Garry Shandling, comic and star of 'The Larry Sanders Show,' dies at 66
The writer and actor helped redefine the modern sitcom with his brilliant Showtime and HBO series.
Image: The Everett Collection
Garry Shandling was in essense two giant television comics. First, of course, he was himself. The Chicago-born funnyman began his television career writing episodes of Sanford and Son and Welcome Back, Kotter (season two's "Horshack vs. Carvelli"). A decade later, he was breaking ground — and the fourth wall — on his pioneering Showtime sitcom It's Garry Shandling's Show. It would be one of the first "meta" comedies, a post-modern, ironic take on the three-camera sitcom that was self-referential down to its memorable theme song.

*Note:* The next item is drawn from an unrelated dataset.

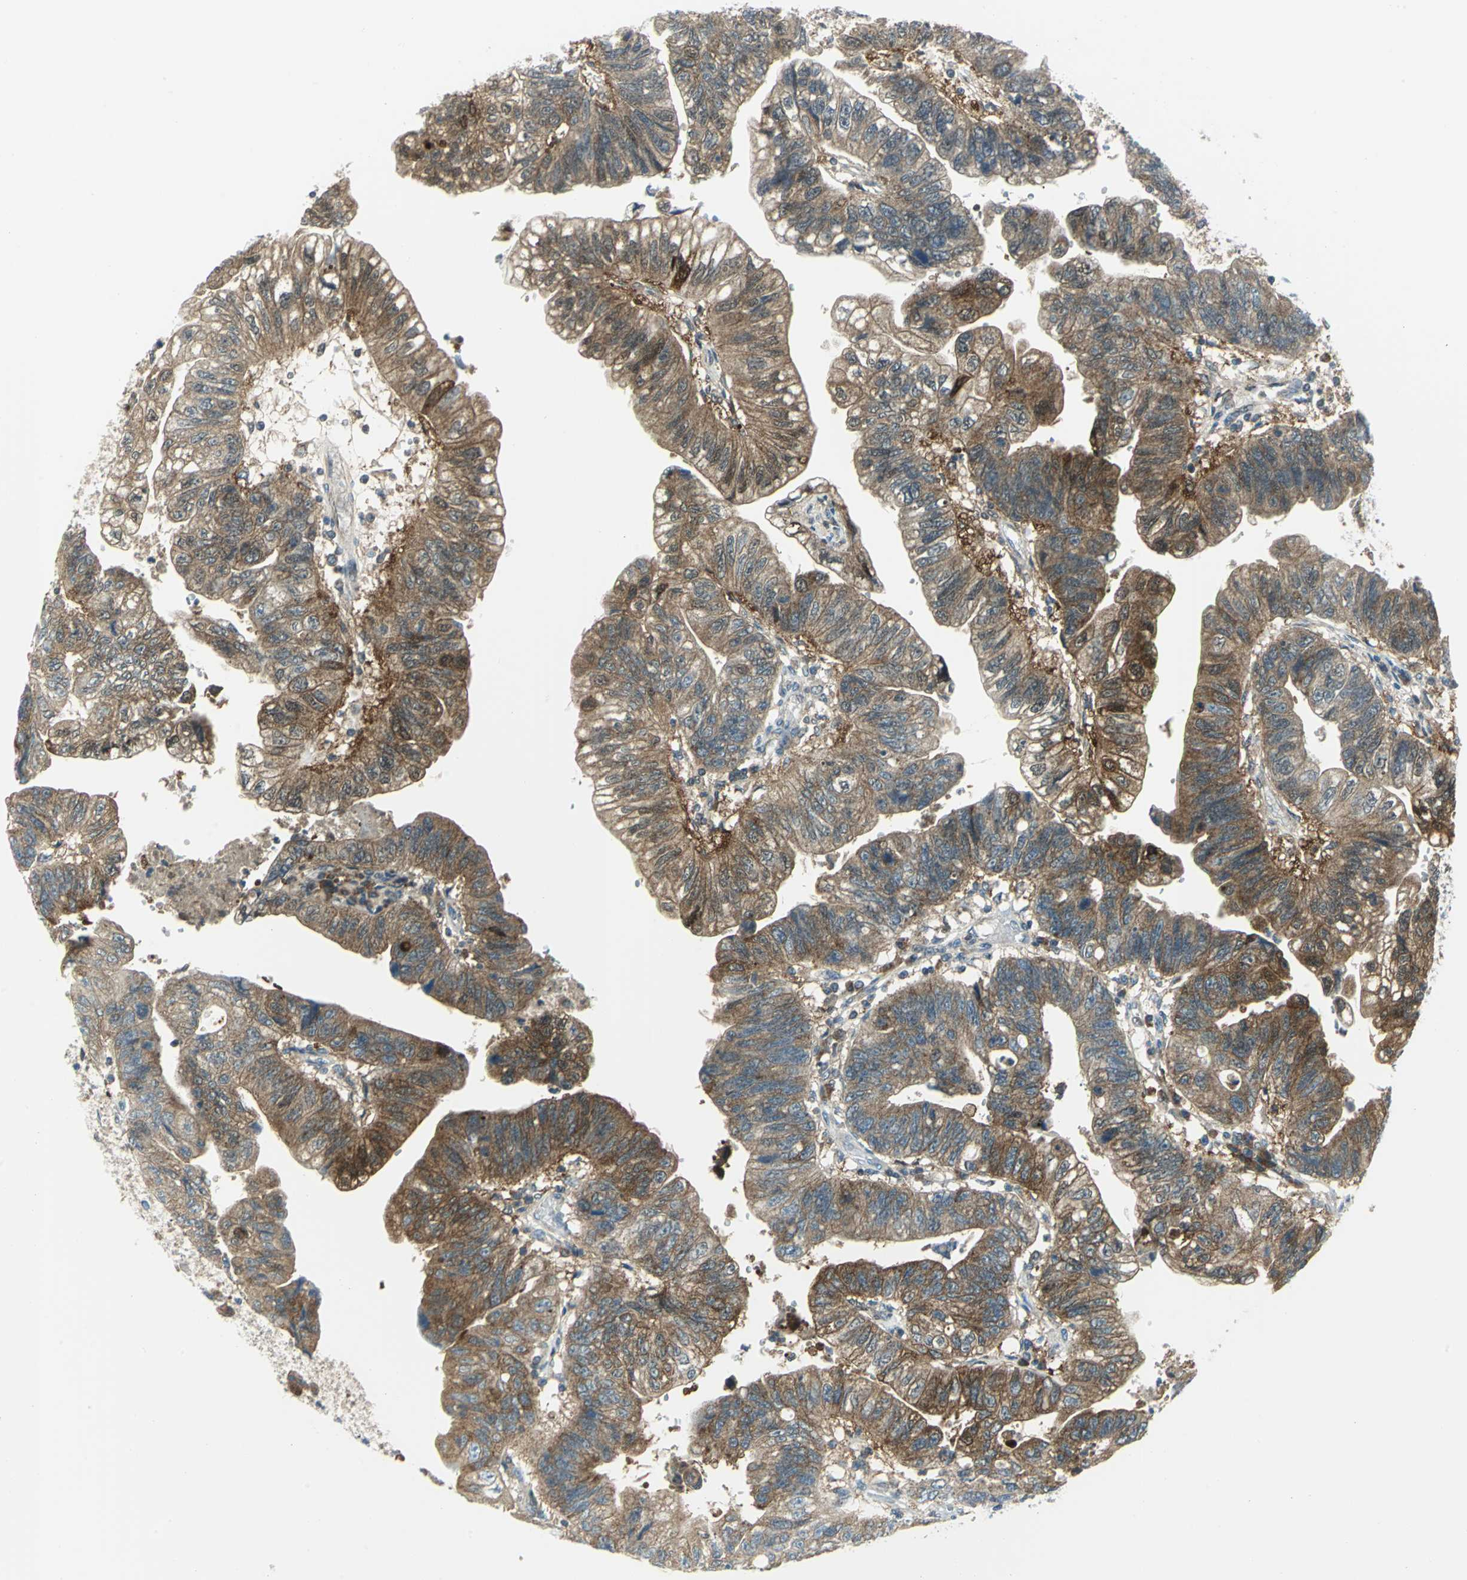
{"staining": {"intensity": "strong", "quantity": "25%-75%", "location": "cytoplasmic/membranous"}, "tissue": "stomach cancer", "cell_type": "Tumor cells", "image_type": "cancer", "snomed": [{"axis": "morphology", "description": "Adenocarcinoma, NOS"}, {"axis": "topography", "description": "Stomach"}], "caption": "An immunohistochemistry (IHC) micrograph of tumor tissue is shown. Protein staining in brown highlights strong cytoplasmic/membranous positivity in stomach adenocarcinoma within tumor cells.", "gene": "ALDOA", "patient": {"sex": "male", "age": 59}}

With his frequent appearances and guest-hosting spots on The Tonight Show, Shandling became a contender to replace Carson. While he did not get the gig, Shandling instead created the brilliant fictional late-night talk show The Larry Sanders Show. The HBO series popularized the now ubiqitous style of the mockumentary sitcom. He turned the half-hour comedy into a piece of cinematic art — and managed to craft a character so real it's easy to forget Larry Sanders was not actually competing against Letterman and Leno. The show spotlighted young writer-actors like Bob Odenkirk and Jeremy Piven.
Shandling was doing original series on HBO and Showtime long before that was the gold standard. He was perhaps the television comic's favorite comic. According to TMZ, he died earlier today in Los Angeles due to a heart attack.